> [WHAT TO DO]: Output the data below line for line, with no changes.

Saved entries:

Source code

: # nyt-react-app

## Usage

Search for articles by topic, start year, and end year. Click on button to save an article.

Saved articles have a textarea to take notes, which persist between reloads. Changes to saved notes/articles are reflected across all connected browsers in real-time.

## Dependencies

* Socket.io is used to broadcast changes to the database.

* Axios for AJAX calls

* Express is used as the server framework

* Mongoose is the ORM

> [COMPLETED EXERCISE]:
Source code

: # nyt-react-app

## Usage

Search for articles by topic, start year, and end year. Click on button to save an article.

Saved articles have a textarea to take notes, which persist between reloads. Changes to saved notes/articles are reflected across all connected browsers in real-time.

## Dependencies

* Socket.io is used to broadcast changes to the database.

* Axios for AJAX calls

* Express is used as the server framework

* Mongoose is the ORM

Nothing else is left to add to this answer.